-- WHAT YOU HAVE TO DO --
List each line of the records below that contains the string "tăng", treating uppercase and lowercase letters as different.

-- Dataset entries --

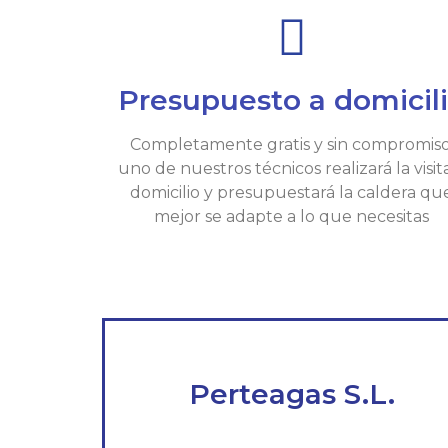
Presupuesto a domicil
Completamente gratis y sin compromiso
uno de nuestros técnicos realizará la visit
domicilio y presupuestará la caldera qu
mejor se adapte a lo que necesitas
Perteagas S.L.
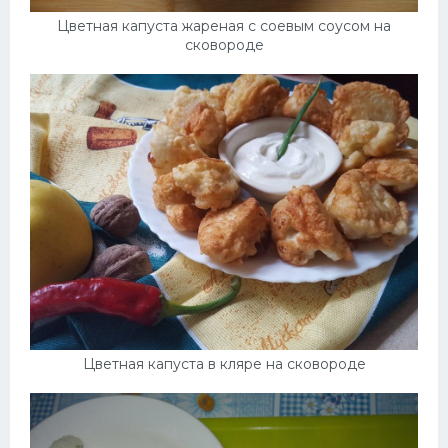
Цветная капуста жареная с соевым соусом на
сковороде
Цветная капуста в кляре на сковороде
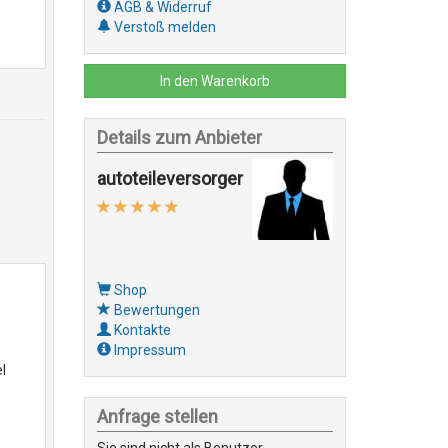
AGB & Widerruf
Verstoß melden
In den Warenkorb
Details zum Anbieter
autoteileversorger
Shop
Bewertungen
Kontakte
Impressum
l
Anfrage stellen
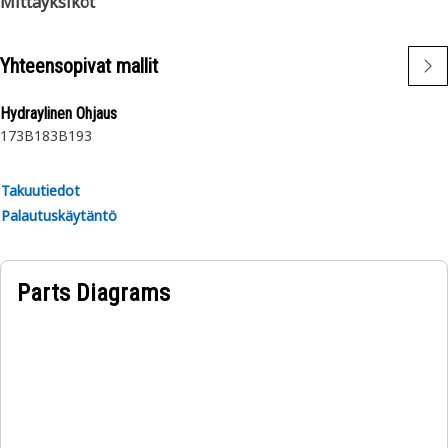
Mittayksiköt
Yhteensopivat mallit
Hydraylinen Ohjaus
173B
183B
193
Takuutiedot
Palautuskäytäntö
Parts Diagrams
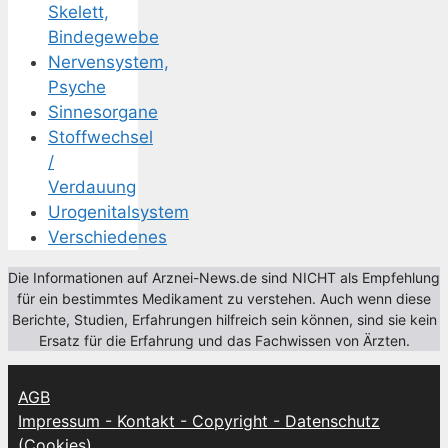
Skelett,
Bindegewebe
Nervensystem,
Psyche
Sinnesorgane
Stoffwechsel
/
Verdauung
Urogenitalsystem
Verschiedenes
Die Informationen auf Arznei-News.de sind NICHT als Empfehlung
für ein bestimmtes Medikament zu verstehen. Auch wenn diese
Berichte, Studien, Erfahrungen hilfreich sein können, sind sie kein
Ersatz für die Erfahrung und das Fachwissen von Ärzten.
AGB
Impressum - Kontakt - Copyright - Datenschutz
(Cookies)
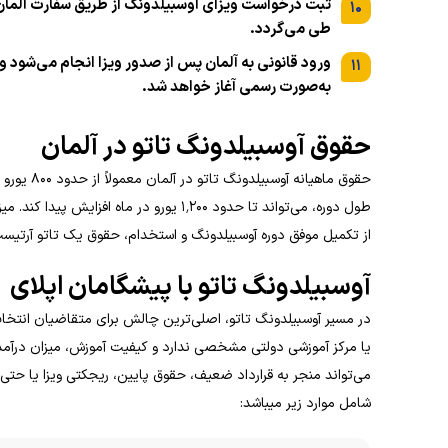
ثبت درخواست ویزای آوسبیلدونگ از طریق سفارت آلمان 
۱۰
طی می‌گردد.
ورود قانونی به آلمان پس از صدور ویزا انجام می‌شود و
۱۱
به‌صورت رسمی آغاز خواهد شد.
حقوق آوسبیلدونگ تاتو در آلمان
حقوق ماهی
طول دوره، می‌تواند تا حدود ۱٬۲۰۰ یورو د
از تکمیل موفق دوره آوسبیلدونگ و استخدام، حقوق یک تاتو آرتیست در آلمان بصورت 
آوسبیلدونگ تاتو با پیشگامان اپلای
در مسیر آوسبیلدونگ تاتو، اصلی‌ترین چالش برای متقاضیان انتخاب 
یا مرکز آموزشی دولتی مشخصی ندارد و کیفیت آموزش، میزان درآمد 
می‌تواند منجر به قرارداد ضعیف، حقوق پایین، ریجکتی ویزا یا حت
شامل موارد زیر میباشد:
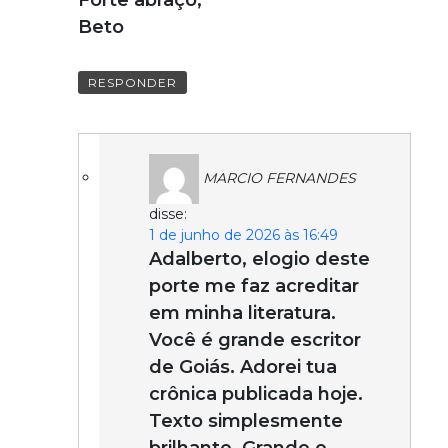
Beto
RESPONDER
MARCIO FERNANDES
disse:
1 de junho de 2026 às 16:49
Adalberto, elogio deste
porte me faz acreditar
em minha literatura.
Você é grande escritor
de Goiás. Adorei tua
crônica publicada hoje.
Texto simplesmente
brilhante. Grande e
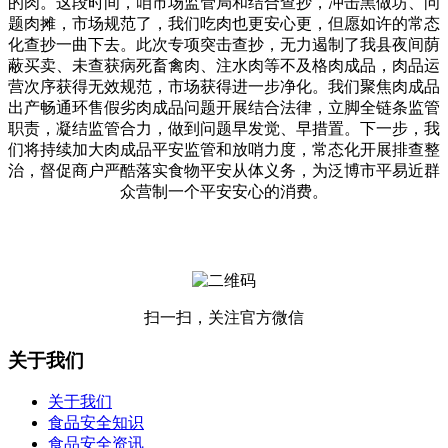
的肉。这段时间，咱市场监管局和结合查抄，冲击黑做坊、问
题肉摊，市场规范了，我们吃肉也更安心更，但愿如许的常态
化查抄一曲下去。此次专项突击查抄，无力遏制了我县夜间荫
蔽买卖、未查获病死畜禽肉、注水肉等不及格肉成品，肉品运
营次序获得无效规范，市场获得进一步净化。我们聚焦肉成品
出产畅通环售假劣肉成品问题开展结合法律，立脚全链条监管
职责，凝结监管合力，做到问题早发觉、早措置。下一步，我
们将持续加大肉成品平安监管和放哨力度，常态化开展排查整
治，督促商户严酷落实食物平安从体义务，为泛博市平易近群
众营制一个平安安心的消费。
扫一扫，关注官方微信
关于我们
关于我们
食品安全知识
食品安全资讯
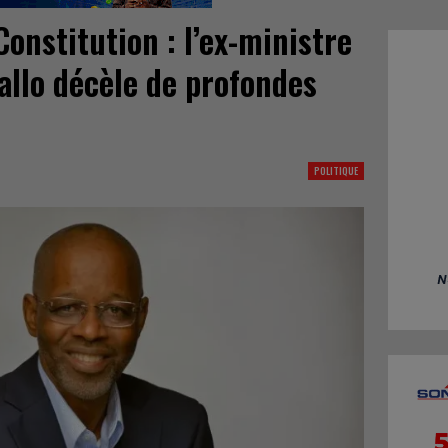
Constitution : l’ex-ministre
llo décèle de profondes
POLITIQUE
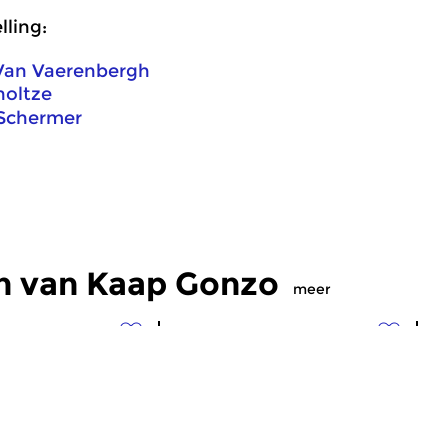
ling:
 Van Vaerenbergh
holtze
Schermer
n van Kaap Gonzo
meer
Eigentijdse muziek
Crosslinks
|
Eigentijdse muziek
Cr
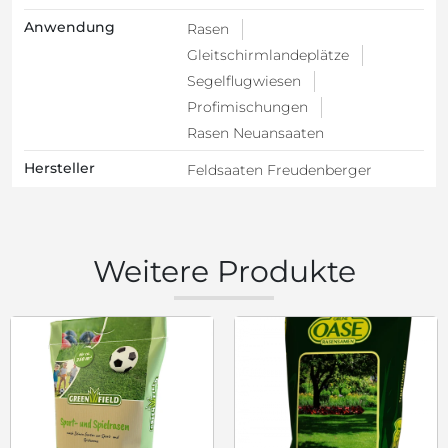
Anwendung
Rasen
Gleitschirmlandeplätze
Segelflugwiesen
Profimischungen
Rasen Neuansaaten
Hersteller
Feldsaaten Freudenberger
Weitere Produkte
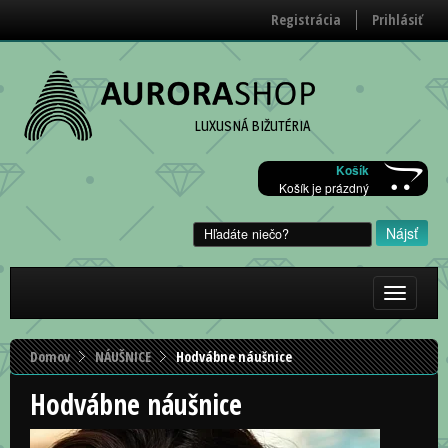
Registrácia
Prihlásiť
LUXUSNÁ BIŽUTÉRIA
Košík
Košík je prázdný
Zobraziť/
menu
Domov
NÁUŠNICE
Hodvábne náušnice
Hodvábne náušnice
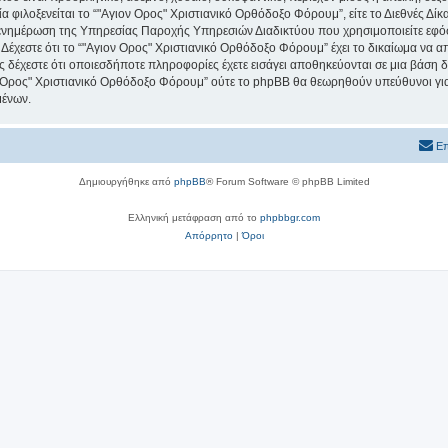
ία φιλοξενείται το “"Αγιον Ορος" Χριστιανικό Ορθόδοξο Φόρουμ”, είτε το Διεθνές Δίκ
 ενημέρωση της Υπηρεσίας Παροχής Υπηρεσιών Διαδικτύου που χρησιμοποιείτε εφό
χεστε ότι το “"Αγιον Ορος" Χριστιανικό Ορθόδοξο Φόρουμ” έχει το δικαίωμα να απομ
ος δέχεστε ότι οποιεσδήποτε πληροφορίες έχετε εισάγει αποθηκεύονται σε μια βάση
ιον Ορος" Χριστιανικό Ορθόδοξο Φόρουμ” ούτε το phpBB θα θεωρηθούν υπεύθυνοι γ
μένων.
Επ
Δημιουργήθηκε από
phpBB
® Forum Software © phpBB Limited
Ελληνική μετάφραση από το
phpbbgr.com
Απόρρητο
|
Όροι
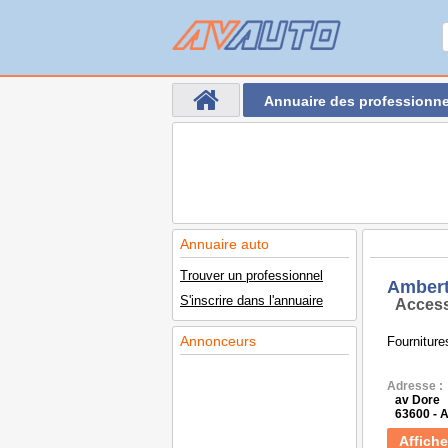
Annuaire des professionne
Annuaire auto
Trouver un professionnel
Ambert
S'inscrire dans l'annuaire
Access
Annonceurs
Fourniture
Adresse :
av Dore
63600 -
Affiche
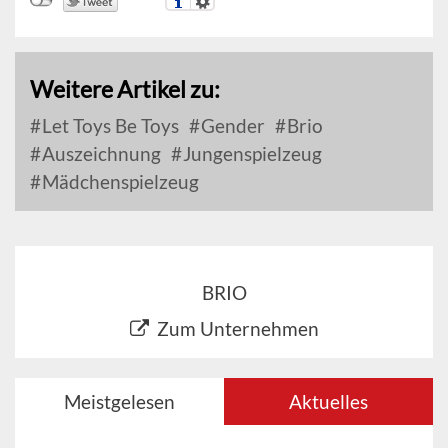
Weitere Artikel zu:
Let Toys Be Toys
Gender
Brio
Auszeichnung
Jungenspielzeug
Mädchenspielzeug
BRIO
Zum Unternehmen
Meistgelesen
Aktuelles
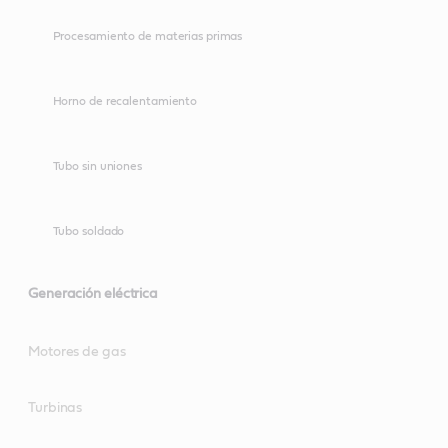
Procesamiento de materias primas
Horno de recalentamiento
Tubo sin uniones
Tubo soldado
Generación eléctrica
Motores de gas
Turbinas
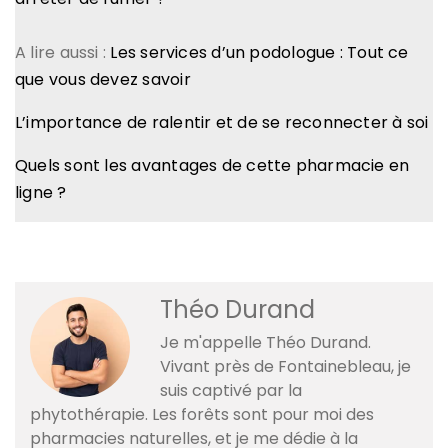
A lire aussi :
Les services d’un podologue : Tout ce
que vous devez savoir
L’importance de ralentir et de se reconnecter à soi
Quels sont les avantages de cette pharmacie en
ligne ?
Théo Durand
Je m'appelle Théo Durand.
Vivant près de Fontainebleau, je
suis captivé par la
phytothérapie. Les forêts sont pour moi des
pharmacies naturelles, et je me dédie à la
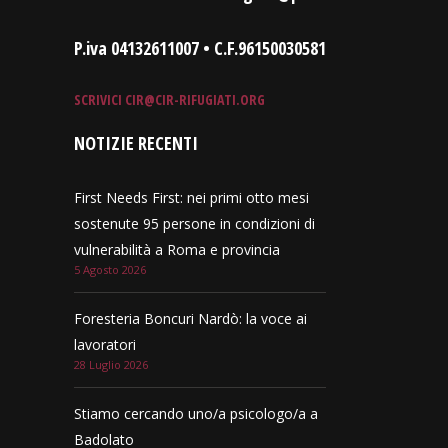
P.iva 04132611007 • C.F.96150030581
SCRIVICI
CIR@CIR-RIFUGIATI.ORG
NOTIZIE RECENTI
First Needs First: nei primi otto mesi
sostenute 95 persone in condizioni di
vulnerabilità a Roma e provincia
5 Agosto 2026
Foresteria Boncuri Nardò: la voce ai
lavoratori
28 Luglio 2026
Stiamo cercando uno/a psicologo/a a
Badolato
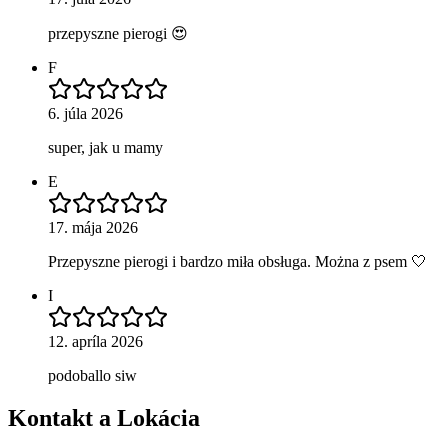
przepyszne pierogi 😍
F
6. júla 2026
super, jak u mamy
E
17. mája 2026
Przepyszne pierogi i bardzo miła obsługa. Można z psem 🤍
I
12. apríla 2026
podoballo siw
Kontakt a Lokácia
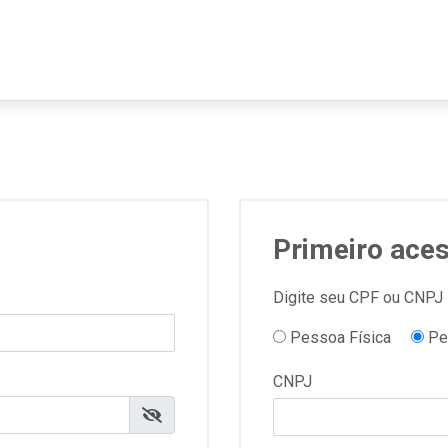
Primeiro ace
Digite seu CPF ou CNPJ
Pessoa Física
Pe
CNPJ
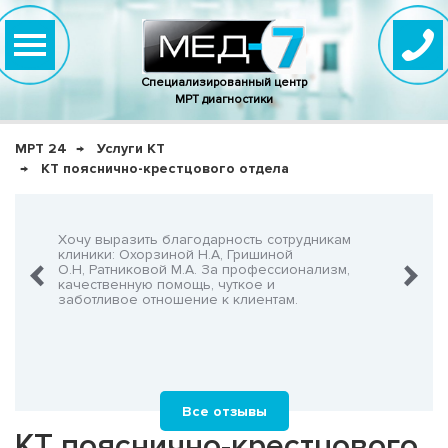
Специализированный центр
МРТ диагностики
МРТ 24
Услуги КТ
КТ пояснично-крестцового отдела
нно,
Хочу выразить благодарность сотрудникам
Очень-о
что не
клиники: Охорзиной Н.А, Гришиной
админис
О.Н, Ратниковой М.А. За профессионализм,
Георгия
шнего!
качественную помощь, чуткое и
заботливое отношение к клиентам.
Все отзывы
КТ пояснично-крестцового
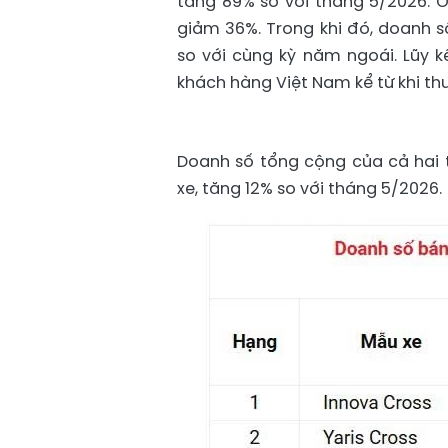
tăng 89% so với tháng 5/2026. Ở
giảm 36%. Trong khi đó, doanh s
so với cùng kỳ năm ngoái. Lũy k
khách hàng Việt Nam kể từ khi thư
Doanh số tổng cộng của cả hai t
xe, tăng 12% so với tháng 5/2026.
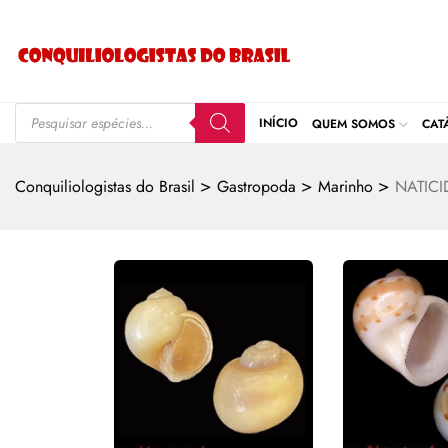
INÍCIO
QUEM SOMOS
CAT
>
>
>
Conquiliologistas do Brasil
Gastropoda
Marinho
NATICI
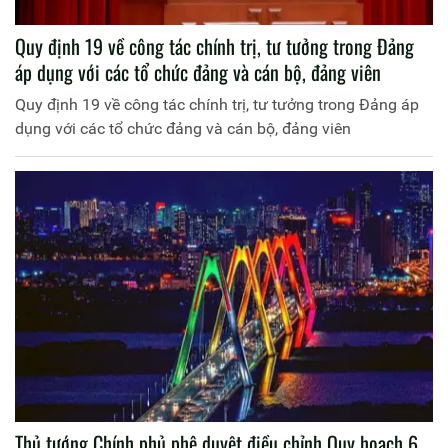
Quy định 19 về công tác chính trị, tư tưởng trong Đảng
áp dụng với các tổ chức đảng và cán bộ, đảng viên
Quy định 19 về công tác chính trị, tư tưởng trong Đảng áp
dụng với các tổ chức đảng và cán bộ, đảng viên
Thủ tướng Chính phủ phê duyệt điều chỉnh Quy hoạch 6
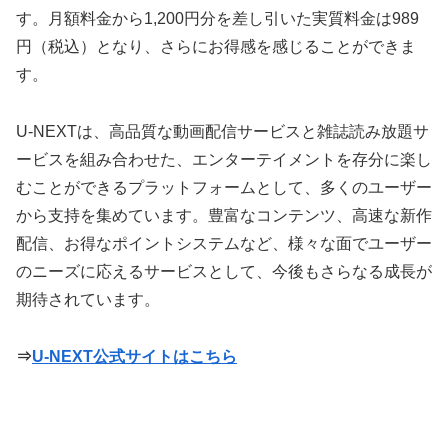
す。月額料金から1,200円分を差し引いた実質料金は989
円（税込）となり、さらにお得感を感じることができま
す。
U-NEXTは、高品質な動画配信サービスと雑誌読み放題サ
ービスを組み合わせた、エンターテイメントを存分に楽し
むことができるプラットフォームとして、多くのユーザー
から支持を集めています。豊富なコンテンツ、高速な新作
配信、お得なポイントシステムなど、様々な面でユーザー
のニーズに応えるサービスとして、今後もさらなる成長が
期待されています。
⇒
U-NEXT公式サイトはこちら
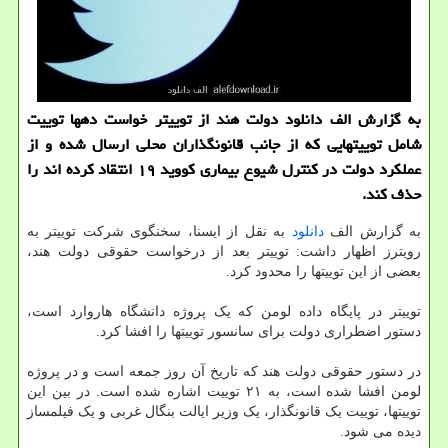
به گزارش الف دانلود دولت هند از توییتر خواست دهها توییت
شامل توییتهایی که از جانب قانونگذاران محلی ارسال شده و از
عملکرد دولت در کنترل شیوع بیماری کووید ۱۹ انتقاد کرده اند را
حذف کند.
به گزارش الف
دانلود
به نقل از ایسنا، سخنگوی شرکت توییتر به
رویترز اظهار داشت: توییتر بعد از درخواست حقوقی دولت هند،
بعضی از این توییتها را محدود کرد.
توییتر در پایگاه داده لومن که یک پروژه دانشگاه هاروارد است،
دستور اضطراری دولت برای سانسور توییتها را افشا کرد.
در دستور حقوقی دولت هند که تاریخ آن روز جمعه است و در پروژه
لومن افشا شده است، به ۲۱ توییت اشاره شده است. در بین این
توییتها، توییت یک قانونگذار، یک وزیر ایالت بنگال غربی و یک فیلمساز
دیده می شود.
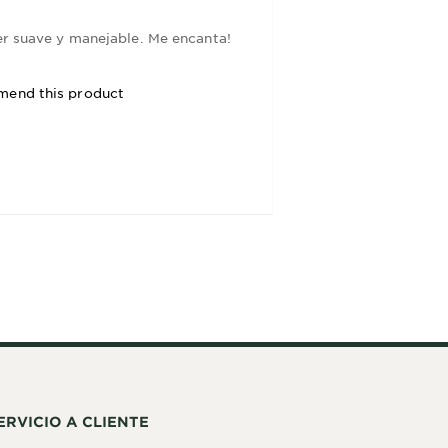
per suave y manejable. Me encanta!
mend this product
ERVICIO A CLIENTE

-- RESPONSE FOR THIS EXERCISE --
tăng 89% so với tháng 5/2026. Ở
xe, tăng 12% so với tháng 5/2026.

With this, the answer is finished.